§ Passagem citada
..........

Para muitos passageiros, voar pode ser sinónimo de ansiedade. Mas para os pilotos, certos destinos representam um verdadeiro teste à perícia e sangue-frio — como é o caso do Aeroporto Internacional de Paro, no Butão. Escondido no coração do Himalaia, este é considerado um dos aeroportos mais perigosos do mundo e apenas cerca de 50 pilotos em todo o planeta estão certificados para ali aterrar.
Situado a 2.215 metros de altitude, entre picos que atingem os 5.500 metros, o aeroporto está encaixado num vale estreito, a apenas 6 km da cidade de Paro. A pista de apenas 2.265 metros e a ausência total de sistema de orientação por radar obrigam os pilotos a uma aproximação visual e voo totalmente manual – um verdadeiro pesadelo logístico, explia o ‘Unilad Tech’.
As operações em Paro estão limitadas ao horário diurno e a condições meteorológicas visuais, o que significa que aterragens e descolagens só são permitidas quando o céu está limpo e a visibilidade é total. Durante a época das monções, quando as nuvens se adensam e os ventos se tornam imprevisíveis, os desafios agravam-se.

..........

§ Tarefa a cumprir
Atualize, por favor, todo o trecho do texto sobre o Aeroporto de Paro que vai de "Situado a 2.215" até "o ‘Unilad Tech’.", substituindo "vale estreito" por "vale apertado". Os registos nada têm a ver com o texto sobre o Aeroporto de Paro.

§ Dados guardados

..........

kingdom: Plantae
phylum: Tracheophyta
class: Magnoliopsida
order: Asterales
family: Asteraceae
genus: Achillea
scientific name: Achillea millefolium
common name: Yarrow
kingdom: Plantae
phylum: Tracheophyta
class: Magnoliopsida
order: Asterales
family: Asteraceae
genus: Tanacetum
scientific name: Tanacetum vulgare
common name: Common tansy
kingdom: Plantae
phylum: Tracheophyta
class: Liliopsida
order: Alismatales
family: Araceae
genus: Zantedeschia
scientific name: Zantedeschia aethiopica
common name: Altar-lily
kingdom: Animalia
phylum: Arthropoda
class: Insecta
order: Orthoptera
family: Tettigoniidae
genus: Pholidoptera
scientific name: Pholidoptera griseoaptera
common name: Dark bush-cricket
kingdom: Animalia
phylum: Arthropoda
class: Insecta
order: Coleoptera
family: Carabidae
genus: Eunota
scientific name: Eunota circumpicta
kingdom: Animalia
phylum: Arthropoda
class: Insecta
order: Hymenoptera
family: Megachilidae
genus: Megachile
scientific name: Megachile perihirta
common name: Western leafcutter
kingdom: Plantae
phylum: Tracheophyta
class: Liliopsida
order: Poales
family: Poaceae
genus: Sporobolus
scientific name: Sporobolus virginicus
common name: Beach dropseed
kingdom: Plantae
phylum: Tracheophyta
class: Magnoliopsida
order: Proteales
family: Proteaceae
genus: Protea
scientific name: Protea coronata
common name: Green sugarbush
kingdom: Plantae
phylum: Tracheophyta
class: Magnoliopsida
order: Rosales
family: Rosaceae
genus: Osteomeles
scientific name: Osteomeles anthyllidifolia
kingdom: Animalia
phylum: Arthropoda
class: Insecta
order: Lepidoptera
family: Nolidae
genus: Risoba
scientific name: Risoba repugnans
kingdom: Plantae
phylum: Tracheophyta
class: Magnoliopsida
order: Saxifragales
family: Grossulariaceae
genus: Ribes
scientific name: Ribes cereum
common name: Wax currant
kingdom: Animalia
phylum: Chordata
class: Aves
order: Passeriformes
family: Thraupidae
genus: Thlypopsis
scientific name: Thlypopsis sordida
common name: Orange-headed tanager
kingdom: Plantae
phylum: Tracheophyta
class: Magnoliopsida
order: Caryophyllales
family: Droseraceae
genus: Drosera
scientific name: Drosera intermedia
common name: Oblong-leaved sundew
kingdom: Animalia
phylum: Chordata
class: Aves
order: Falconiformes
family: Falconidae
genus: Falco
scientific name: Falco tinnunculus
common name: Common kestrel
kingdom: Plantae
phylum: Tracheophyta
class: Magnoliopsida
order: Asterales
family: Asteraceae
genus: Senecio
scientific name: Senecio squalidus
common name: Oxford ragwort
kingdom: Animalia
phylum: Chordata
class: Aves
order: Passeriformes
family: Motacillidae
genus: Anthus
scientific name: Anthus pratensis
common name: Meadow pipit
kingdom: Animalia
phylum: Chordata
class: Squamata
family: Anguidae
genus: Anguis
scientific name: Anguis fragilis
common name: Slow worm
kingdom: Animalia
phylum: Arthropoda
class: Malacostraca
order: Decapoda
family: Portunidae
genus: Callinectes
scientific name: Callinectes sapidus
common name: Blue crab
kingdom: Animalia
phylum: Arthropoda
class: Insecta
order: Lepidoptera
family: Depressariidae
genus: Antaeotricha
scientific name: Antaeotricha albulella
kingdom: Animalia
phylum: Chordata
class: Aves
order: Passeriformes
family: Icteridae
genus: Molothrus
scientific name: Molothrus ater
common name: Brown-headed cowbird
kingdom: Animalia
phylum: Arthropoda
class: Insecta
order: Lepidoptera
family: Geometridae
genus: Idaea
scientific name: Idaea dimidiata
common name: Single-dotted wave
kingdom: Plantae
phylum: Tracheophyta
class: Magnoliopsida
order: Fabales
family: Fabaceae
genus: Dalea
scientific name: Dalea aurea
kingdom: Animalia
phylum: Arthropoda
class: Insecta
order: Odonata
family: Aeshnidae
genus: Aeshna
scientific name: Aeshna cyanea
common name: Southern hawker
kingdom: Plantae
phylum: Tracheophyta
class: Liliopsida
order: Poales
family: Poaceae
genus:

..........

§ Resolução
Situado a 2.215 metros de altitude, entre picos que atingem os 5.500 metros, o aeroporto está encaixado num vale apertado, a apenas 6 km da cidade de Paro. A pista de apenas 2.265 metros e a ausência total de sistema de orientação por radar obrigam os pilotos a uma aproximação visual e voo totalmente manual – um verdadeiro pesadelo logístico, explia o ‘Unilad Tech’.